Abstract
The typical clinical characteristic of patients with anti-IFN-γ autoantibodies (AIGAs) is primarily associated with infection caused by intracellular pathogens. With continued research, additional clinical characteristics have been gradually uncovered. Here, we present a case of multiple pathogen infections accompanied by ocular pathologies in a patient with high titers of AIGAs. The patient, a 53-year-old female patient, was admitted to our hospital after finding a mass in the right supraclavicular fossa. She was successively diagnosed with Talaromyces marneffei, Aspergillus flavus and Nontuberculous mycobacteria (NTM) infections. Then, she received a complete course of antifungal agents for nearly 3.5 years and anti-NTM treatment for nearly 3 years, with discontinuation upon symptom improvement. However, there was a rapid recurrence of the infection upon cessation of the drug despite improvement in the patient’s symptoms. Moreover, when the recurrent infection stabilized, the patient exhibited immune conjunctivitis and dry eye, which was successfully treated by tacrolimus eye drops and lubricant. Patients with high-titer AIGAs are more prone to experiencing recurrence and/or persistent infection, as well as immune disorders.
Supplementary Information
The online version contains supplementary material available at 10.1186/s12879-024-10217-2.
Keywords: anti-IFN-γ autoantibodies, Nontuberculous mycobacteria, Talaromyces marneffei, Aspergillus Flavus, Immune disorder, Ocular pathologies
Introduction
Individuals with adult-onset immunodeficiency syndrome caused by anti-IFN-γ autoantibodies (AIGAs) have mainly been reported in Taiwan, Thailand [1], Hong Kong and Southern China [2]. AIGAs positivity has been identified as a particularly strong risk factor for intracellular infection in patients without HIV, including Talaromyces marneffei (TM), nontuberculous mycobacteria (NTM) and other intracellular pathogens [3, 4]. However, diagnosis can be challenging due to non-specific symptoms and diverse manifestations, particularly in HIV-negative individuals, which would lead to poor prognosis. In this report, we report a case of ocular impairment accompanied with elevated serum immune markers in patients with AIGAs under stable infection control, which is considered to be immune-related. There are fewer reported cases of ocular pathologies associated with AIGAs. Additionally, the patient was successfully managed with tacrolimus eye drops. Our aim is to raise awareness of the clinical manifestations in adult-onset immunodeficiency syndrome, particularly immune impairment, and attempts to study the possible immune deficiency mechanism.

# [RECORDS SUPPLIED]
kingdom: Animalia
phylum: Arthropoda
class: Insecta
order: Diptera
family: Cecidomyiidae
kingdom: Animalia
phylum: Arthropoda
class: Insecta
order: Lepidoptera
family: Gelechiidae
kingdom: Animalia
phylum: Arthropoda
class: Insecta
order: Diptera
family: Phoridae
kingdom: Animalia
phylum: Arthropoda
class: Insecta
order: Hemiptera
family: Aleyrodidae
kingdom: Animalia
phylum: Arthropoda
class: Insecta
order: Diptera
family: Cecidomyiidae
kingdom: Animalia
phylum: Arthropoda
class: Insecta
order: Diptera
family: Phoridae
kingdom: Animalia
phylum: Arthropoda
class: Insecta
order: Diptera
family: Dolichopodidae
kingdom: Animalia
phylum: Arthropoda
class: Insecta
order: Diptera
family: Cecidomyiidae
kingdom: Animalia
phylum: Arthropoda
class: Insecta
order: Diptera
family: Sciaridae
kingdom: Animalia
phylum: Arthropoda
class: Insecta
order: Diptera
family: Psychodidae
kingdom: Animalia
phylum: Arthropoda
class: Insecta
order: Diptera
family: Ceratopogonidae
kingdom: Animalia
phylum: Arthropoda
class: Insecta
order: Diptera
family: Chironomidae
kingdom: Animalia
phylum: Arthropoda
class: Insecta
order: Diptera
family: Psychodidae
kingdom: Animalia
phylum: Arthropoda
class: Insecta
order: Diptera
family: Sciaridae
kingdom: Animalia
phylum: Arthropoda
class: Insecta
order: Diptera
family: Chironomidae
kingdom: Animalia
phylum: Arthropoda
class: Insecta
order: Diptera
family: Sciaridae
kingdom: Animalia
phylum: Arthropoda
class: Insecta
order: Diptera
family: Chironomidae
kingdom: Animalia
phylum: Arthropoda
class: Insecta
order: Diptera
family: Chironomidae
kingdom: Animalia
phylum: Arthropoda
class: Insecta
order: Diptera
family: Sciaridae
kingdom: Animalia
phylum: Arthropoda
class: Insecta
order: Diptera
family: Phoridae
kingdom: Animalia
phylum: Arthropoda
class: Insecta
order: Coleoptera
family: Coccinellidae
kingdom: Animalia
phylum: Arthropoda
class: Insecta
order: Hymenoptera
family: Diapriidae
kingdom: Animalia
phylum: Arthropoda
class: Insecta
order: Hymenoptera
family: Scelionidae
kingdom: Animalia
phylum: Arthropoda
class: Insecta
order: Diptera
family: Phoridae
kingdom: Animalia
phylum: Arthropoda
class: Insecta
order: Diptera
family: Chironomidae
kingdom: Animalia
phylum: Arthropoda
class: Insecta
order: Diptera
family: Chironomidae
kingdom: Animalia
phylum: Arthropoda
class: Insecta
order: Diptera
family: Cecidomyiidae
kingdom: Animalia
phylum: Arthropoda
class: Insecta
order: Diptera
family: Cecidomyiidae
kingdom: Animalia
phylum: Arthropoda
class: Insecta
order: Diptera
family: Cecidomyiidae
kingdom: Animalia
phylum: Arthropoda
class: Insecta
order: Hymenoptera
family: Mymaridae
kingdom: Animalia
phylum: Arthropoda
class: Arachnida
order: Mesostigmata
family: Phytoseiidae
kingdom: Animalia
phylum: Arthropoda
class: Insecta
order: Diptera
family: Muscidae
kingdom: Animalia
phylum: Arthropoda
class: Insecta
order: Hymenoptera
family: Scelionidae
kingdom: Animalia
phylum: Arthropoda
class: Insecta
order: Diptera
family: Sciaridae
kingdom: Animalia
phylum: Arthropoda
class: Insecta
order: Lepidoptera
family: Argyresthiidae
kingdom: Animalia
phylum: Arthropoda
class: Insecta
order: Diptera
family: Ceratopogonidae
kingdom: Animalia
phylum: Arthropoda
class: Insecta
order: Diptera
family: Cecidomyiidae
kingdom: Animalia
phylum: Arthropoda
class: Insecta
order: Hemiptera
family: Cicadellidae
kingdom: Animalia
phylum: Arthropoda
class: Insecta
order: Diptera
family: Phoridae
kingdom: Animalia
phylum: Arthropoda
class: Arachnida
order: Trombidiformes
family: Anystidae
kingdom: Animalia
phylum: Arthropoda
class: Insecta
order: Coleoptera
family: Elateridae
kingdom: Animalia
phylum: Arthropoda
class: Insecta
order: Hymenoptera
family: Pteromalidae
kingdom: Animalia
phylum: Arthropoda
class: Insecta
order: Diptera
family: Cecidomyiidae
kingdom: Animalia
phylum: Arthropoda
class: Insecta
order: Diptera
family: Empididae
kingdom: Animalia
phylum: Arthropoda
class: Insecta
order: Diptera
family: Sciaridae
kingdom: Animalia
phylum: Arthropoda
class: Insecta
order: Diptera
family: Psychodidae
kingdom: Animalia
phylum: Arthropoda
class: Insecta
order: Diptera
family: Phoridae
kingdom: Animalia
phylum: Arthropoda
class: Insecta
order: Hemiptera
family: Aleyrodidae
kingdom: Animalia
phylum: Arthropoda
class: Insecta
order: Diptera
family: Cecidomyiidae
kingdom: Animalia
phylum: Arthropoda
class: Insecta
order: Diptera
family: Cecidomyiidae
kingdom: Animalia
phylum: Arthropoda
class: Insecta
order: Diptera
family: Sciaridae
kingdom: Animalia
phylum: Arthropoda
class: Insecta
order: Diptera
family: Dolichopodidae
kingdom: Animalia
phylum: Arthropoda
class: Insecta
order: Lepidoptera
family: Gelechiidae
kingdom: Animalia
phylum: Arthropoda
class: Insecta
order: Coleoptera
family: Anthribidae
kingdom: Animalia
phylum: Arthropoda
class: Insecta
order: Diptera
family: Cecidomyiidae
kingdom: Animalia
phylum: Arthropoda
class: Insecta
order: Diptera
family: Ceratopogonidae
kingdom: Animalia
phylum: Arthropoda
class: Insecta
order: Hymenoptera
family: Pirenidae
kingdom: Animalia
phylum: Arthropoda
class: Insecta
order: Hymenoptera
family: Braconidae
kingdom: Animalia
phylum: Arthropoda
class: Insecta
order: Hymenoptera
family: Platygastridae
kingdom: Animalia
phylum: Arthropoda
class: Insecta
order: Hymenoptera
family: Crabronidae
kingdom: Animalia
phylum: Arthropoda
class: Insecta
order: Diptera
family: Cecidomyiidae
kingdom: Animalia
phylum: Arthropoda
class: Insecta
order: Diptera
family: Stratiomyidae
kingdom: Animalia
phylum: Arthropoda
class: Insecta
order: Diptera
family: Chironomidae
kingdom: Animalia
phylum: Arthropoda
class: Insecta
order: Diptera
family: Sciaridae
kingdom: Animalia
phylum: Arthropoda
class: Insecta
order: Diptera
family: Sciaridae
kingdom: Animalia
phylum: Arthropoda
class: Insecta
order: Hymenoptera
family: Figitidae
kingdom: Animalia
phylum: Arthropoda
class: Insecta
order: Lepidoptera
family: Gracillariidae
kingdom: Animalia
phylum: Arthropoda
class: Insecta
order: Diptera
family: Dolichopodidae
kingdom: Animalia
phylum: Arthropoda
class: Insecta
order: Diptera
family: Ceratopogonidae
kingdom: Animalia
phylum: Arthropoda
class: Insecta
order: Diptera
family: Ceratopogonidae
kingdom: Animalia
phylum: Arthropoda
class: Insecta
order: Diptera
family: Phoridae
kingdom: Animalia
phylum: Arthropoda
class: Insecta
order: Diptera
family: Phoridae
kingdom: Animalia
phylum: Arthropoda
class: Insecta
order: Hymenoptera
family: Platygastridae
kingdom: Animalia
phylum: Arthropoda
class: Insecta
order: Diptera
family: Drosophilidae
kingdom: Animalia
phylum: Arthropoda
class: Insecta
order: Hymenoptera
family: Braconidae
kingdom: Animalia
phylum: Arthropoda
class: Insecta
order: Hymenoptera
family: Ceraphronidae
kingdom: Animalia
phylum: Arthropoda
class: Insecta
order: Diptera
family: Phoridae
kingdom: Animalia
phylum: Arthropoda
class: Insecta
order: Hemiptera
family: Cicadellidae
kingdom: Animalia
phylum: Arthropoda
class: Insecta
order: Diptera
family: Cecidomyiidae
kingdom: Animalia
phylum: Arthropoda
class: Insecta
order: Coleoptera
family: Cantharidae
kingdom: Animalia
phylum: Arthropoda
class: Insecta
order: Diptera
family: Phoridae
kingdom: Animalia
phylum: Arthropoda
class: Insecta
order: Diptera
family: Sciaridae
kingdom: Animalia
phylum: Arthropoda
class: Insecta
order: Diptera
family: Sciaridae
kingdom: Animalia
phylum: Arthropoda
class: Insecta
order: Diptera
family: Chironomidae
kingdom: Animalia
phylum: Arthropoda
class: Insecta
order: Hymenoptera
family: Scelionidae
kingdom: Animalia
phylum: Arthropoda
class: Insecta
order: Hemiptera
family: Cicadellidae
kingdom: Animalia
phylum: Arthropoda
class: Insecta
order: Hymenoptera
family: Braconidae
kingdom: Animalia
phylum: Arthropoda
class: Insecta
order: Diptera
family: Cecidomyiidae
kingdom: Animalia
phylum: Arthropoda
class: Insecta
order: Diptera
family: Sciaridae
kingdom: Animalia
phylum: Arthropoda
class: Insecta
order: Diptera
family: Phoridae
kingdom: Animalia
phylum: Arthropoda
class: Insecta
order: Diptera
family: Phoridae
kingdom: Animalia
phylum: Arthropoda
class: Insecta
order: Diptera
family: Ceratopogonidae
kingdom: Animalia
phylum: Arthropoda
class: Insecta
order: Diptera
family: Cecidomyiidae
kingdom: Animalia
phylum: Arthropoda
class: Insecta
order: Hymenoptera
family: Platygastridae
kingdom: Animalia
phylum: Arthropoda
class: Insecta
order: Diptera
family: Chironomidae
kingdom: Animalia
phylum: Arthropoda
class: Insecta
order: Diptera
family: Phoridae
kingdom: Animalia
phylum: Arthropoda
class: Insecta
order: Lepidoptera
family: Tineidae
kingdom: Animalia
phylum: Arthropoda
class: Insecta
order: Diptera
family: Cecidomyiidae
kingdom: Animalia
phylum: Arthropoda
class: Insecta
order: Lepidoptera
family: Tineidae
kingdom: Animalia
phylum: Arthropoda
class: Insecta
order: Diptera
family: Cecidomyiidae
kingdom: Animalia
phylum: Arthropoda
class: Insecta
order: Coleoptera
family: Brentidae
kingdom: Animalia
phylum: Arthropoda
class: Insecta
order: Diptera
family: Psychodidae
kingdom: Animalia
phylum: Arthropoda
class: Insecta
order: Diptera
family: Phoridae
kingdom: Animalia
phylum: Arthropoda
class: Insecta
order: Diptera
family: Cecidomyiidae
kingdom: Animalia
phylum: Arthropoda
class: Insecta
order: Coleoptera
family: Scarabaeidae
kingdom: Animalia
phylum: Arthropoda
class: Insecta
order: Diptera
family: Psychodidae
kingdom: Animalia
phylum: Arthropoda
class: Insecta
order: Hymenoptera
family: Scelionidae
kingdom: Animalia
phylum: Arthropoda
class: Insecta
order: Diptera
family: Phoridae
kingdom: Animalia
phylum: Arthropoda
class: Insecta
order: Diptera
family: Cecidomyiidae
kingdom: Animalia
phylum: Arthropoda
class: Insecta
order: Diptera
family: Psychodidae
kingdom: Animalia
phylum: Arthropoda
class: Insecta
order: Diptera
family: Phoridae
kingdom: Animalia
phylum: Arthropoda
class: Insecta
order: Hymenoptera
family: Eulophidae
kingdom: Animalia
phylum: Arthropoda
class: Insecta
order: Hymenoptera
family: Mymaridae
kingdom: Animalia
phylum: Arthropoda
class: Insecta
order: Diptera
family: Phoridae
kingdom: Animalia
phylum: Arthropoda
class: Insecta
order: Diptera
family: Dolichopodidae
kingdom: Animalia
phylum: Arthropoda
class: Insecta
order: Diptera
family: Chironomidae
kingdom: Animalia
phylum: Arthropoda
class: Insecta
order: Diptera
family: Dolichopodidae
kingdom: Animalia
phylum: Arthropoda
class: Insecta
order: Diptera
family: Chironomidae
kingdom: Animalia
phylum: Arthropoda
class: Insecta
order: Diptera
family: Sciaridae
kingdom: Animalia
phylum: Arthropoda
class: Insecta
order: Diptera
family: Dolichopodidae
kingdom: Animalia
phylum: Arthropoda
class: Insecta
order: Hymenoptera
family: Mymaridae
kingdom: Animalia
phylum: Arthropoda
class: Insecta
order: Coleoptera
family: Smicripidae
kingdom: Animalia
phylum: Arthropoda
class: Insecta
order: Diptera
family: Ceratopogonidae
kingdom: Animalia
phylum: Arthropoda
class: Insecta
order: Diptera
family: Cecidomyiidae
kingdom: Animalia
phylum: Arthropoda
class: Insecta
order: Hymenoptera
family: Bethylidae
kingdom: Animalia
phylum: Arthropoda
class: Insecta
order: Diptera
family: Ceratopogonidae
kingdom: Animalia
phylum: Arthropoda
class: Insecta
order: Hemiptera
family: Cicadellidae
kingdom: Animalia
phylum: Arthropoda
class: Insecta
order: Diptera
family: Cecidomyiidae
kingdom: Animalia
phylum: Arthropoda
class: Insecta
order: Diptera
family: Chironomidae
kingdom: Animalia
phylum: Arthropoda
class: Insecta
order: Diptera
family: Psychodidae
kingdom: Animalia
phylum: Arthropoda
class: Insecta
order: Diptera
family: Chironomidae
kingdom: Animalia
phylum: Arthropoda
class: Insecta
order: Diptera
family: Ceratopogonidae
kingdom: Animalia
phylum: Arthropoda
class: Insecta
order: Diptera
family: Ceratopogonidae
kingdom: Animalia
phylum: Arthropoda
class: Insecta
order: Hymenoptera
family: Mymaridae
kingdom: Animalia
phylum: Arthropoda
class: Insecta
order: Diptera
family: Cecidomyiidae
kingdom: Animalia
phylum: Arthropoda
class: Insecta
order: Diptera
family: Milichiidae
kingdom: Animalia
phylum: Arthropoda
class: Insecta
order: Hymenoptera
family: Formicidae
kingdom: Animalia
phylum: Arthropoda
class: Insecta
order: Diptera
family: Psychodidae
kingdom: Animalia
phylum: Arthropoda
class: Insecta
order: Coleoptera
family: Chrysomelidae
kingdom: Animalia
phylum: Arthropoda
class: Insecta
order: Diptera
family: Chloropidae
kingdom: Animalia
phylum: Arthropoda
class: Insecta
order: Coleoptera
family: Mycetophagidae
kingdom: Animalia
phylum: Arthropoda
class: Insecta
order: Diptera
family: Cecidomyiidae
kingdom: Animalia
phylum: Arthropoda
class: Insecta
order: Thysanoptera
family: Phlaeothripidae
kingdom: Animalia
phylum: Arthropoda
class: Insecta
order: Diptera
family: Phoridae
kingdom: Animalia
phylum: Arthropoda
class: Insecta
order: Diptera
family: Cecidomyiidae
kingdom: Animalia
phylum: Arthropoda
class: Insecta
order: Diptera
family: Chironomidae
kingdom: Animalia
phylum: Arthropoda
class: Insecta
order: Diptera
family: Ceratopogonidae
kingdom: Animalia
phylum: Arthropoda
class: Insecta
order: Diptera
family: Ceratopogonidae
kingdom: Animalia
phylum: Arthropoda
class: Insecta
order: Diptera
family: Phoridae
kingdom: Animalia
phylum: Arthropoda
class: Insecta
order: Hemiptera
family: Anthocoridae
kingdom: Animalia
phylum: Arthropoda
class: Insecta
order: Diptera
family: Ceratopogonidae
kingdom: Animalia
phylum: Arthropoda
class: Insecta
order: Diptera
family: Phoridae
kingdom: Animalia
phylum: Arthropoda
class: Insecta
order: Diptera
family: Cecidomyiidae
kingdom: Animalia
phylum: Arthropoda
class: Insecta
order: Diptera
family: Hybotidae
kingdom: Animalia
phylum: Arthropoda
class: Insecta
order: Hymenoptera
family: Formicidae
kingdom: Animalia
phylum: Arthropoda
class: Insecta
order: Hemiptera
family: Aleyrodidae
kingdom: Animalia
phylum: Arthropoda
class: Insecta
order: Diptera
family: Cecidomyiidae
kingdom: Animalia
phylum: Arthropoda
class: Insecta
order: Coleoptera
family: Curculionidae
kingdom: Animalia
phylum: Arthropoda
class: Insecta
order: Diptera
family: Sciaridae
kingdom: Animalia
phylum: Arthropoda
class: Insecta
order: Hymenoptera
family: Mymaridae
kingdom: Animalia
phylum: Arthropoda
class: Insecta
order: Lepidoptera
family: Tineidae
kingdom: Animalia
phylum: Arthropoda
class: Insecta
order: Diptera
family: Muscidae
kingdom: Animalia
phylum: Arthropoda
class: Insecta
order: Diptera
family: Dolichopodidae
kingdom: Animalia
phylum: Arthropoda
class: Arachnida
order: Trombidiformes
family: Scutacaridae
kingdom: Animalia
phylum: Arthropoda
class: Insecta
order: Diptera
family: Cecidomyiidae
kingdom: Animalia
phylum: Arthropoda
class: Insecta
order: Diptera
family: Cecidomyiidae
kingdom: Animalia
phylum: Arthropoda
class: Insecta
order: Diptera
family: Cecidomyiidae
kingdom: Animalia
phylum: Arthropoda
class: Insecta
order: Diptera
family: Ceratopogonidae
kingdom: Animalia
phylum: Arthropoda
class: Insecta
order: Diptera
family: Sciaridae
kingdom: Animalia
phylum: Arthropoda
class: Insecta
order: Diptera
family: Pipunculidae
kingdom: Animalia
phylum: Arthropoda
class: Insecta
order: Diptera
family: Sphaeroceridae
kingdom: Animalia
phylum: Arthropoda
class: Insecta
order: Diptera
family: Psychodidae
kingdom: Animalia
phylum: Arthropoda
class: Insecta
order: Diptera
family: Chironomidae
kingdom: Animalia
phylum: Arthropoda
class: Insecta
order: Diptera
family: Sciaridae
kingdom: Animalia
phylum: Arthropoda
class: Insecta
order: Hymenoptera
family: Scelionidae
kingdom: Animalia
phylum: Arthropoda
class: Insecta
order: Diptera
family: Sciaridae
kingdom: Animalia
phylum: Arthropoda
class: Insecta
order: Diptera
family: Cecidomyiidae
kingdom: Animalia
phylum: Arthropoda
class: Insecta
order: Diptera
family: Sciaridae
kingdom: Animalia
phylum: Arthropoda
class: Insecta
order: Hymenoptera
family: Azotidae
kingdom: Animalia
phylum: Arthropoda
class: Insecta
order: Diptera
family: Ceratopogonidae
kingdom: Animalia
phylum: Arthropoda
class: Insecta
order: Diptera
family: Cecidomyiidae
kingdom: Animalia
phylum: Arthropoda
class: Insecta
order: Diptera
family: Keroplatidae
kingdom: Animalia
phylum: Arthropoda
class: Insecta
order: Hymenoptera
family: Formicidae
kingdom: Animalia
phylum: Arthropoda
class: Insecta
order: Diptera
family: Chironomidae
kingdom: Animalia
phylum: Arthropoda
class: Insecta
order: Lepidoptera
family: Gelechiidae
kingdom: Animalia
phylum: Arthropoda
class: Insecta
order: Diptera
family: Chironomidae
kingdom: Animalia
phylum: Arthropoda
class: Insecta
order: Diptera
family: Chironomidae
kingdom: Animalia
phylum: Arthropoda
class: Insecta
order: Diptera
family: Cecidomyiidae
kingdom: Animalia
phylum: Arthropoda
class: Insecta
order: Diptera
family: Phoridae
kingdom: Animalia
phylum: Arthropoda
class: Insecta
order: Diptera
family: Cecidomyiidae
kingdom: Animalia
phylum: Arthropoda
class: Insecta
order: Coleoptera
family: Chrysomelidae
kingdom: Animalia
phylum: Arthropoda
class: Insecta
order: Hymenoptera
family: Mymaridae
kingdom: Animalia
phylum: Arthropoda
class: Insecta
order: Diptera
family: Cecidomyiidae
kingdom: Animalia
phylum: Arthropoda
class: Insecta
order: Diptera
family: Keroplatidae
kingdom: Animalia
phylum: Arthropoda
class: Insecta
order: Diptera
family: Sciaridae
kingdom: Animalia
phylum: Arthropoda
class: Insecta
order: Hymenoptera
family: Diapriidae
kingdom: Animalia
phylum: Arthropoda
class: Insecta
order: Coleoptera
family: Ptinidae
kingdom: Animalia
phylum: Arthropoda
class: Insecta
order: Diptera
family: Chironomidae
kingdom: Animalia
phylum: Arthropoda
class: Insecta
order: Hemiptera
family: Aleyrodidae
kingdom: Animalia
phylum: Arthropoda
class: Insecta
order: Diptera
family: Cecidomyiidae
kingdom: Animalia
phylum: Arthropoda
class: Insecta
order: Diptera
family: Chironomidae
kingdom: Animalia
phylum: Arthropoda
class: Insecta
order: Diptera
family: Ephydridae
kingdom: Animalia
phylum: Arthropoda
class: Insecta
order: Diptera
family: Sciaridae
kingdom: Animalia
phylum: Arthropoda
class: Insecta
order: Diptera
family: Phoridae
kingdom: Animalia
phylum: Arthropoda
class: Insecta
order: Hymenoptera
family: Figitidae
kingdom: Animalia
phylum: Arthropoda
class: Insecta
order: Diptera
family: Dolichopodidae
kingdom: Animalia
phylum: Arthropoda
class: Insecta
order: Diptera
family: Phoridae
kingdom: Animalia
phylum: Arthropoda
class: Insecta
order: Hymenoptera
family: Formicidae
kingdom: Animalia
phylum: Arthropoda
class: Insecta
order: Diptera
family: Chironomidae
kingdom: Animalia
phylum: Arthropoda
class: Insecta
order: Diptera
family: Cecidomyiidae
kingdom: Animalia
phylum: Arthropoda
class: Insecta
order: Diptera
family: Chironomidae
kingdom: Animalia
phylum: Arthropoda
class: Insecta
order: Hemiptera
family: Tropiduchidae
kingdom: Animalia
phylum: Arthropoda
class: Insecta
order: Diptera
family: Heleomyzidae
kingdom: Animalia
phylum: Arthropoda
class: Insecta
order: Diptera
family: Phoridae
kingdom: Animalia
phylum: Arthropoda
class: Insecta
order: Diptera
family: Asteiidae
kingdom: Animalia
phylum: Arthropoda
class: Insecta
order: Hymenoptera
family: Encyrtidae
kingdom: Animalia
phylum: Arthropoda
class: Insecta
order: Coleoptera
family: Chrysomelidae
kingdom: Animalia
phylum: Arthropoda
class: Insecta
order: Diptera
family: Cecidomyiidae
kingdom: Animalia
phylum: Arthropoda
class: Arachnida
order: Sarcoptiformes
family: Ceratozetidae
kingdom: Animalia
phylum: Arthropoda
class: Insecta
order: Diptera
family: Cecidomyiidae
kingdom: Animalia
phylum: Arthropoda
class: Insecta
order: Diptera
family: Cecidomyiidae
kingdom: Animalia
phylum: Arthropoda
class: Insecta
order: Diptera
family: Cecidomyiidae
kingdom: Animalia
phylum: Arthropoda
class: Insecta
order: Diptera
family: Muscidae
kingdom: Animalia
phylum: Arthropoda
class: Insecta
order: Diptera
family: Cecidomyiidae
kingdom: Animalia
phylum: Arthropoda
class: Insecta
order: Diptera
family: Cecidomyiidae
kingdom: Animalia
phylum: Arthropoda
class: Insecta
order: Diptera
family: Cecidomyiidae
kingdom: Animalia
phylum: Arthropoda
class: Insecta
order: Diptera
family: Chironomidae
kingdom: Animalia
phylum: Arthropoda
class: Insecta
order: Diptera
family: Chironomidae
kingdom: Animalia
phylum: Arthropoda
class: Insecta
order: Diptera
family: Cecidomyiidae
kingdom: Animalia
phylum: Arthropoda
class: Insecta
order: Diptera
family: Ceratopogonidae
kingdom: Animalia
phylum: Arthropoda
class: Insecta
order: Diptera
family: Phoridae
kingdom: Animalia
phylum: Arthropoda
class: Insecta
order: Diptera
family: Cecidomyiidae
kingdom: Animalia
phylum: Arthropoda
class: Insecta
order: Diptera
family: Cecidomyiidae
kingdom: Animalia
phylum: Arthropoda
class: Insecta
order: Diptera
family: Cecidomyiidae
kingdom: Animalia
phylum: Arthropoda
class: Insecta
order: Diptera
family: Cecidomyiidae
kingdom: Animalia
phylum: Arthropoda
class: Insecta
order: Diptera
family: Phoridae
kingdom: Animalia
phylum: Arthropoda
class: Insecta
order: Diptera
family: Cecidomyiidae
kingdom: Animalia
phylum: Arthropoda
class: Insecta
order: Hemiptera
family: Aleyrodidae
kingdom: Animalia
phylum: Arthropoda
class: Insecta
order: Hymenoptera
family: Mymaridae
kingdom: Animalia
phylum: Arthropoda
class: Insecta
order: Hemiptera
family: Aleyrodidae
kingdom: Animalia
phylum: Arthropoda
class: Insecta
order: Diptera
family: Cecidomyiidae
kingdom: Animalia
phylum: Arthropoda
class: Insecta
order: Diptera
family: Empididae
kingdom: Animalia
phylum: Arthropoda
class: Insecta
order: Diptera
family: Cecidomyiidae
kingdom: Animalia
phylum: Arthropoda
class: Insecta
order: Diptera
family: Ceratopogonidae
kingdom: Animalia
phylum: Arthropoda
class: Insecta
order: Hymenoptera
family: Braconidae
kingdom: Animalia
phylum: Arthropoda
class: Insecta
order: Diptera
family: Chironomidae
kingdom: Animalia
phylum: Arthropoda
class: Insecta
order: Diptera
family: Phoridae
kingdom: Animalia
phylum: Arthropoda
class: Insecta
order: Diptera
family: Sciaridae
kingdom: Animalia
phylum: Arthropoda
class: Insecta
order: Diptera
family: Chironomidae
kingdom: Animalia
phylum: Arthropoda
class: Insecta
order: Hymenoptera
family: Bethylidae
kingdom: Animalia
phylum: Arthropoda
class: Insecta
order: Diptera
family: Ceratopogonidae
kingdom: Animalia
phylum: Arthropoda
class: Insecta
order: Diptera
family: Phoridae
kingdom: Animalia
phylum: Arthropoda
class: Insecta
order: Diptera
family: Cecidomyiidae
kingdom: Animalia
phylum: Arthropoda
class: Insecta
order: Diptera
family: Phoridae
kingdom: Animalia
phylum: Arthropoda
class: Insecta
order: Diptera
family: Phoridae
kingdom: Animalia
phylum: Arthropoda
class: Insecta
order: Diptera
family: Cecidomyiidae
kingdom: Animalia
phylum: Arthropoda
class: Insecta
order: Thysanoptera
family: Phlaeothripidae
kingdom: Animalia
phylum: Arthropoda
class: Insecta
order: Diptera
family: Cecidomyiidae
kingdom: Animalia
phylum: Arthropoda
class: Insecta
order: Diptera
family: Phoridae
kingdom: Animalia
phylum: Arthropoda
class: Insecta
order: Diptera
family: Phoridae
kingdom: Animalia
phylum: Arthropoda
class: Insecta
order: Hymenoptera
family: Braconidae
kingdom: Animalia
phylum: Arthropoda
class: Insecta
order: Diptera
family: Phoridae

# [TASKS TO CARRY OUT]
(a) Answer these questions from the case report on anti-IFN-γ autoantibodies above:
(i) How old was the patient, and what finding led to her admission to the hospital?
(ii) What treatment was used for the patient's immune conjunctivitis and dry eye?
(iii) In which places have adult-onset immunodeficiency cases caused by AIGAs mainly been reported?
(b) Carry on the case report on anti-IFN-γ autoantibodies, starting after its last sentence.

# [ANSWERS TO THE TASKS]
(a)
(i) She was 53 years old and was admitted after a mass was found in the right supraclavicular fossa.
(ii) Tacrolimus eye drops and a lubricant.
(iii) Taiwan, Thailand, Hong Kong and Southern China.

(b)
Case presentation
A 53-year-old female patient, who was a native of Guangxi and resided in China, was admitted to hospital in October 2017 due to the incidental discovery of a mass in the right supraclavicular fossa. The laboratory test revealed elevated erythrocyte sedimentation rate (ESR) and immunoglobulin G (IgG) levels, with values of 107.0 mm/h and 34.0 g/L, respectively. Additionally, positive results were obtained for antinuclear antibody (ANA, 1:320), anti-SSA, and anti-RO52 antibodies, while showing negative result for anti-HIV antibody (Table 1). Chest computed tomography (CT) suggested enlarged lymph nodes (right supraclavicular fossa, bilateral neck, bilateral axilla and mediastinum) (Fig. 1A). Pathological examination of the right supraclavicular lymph nodes suggested granulomatous inflammation. After empirical antituberculosis therapy with isoniazid, rifapentine, ethambutol, and pyrazinamide, the patient subsequently developed recurrent low-grade fever. With a suspect of primary Sjogren’s syndrome complicated with lymphoma, biopsies were performed on lymph node and labial gland. The biopsy of lymph node revealed chronic inflammation and excluded lymphoma, and the biopsy of labial gland biopsy did not support the diagnosis of Sjogren’s syndrome. Emission computer tomography of salivary gland is normal. Meanwhile, when asked about the patient’s medical history, she reported an absence of symptoms such as dryness in gustatory and ocular sensations. In summary, there was insufficient evidence for the diagnosis of SS or lymphoma. During the hospitalization, T. marneffei was found in Sabouraud’s agar in both blood and lymph node tissue cultures, confirming a diagnosis of TM infection. Following antifungal treatment with voriconazole (VRC) 0.2 g twice daily, the patient’s symptoms had been improved.
Table 1.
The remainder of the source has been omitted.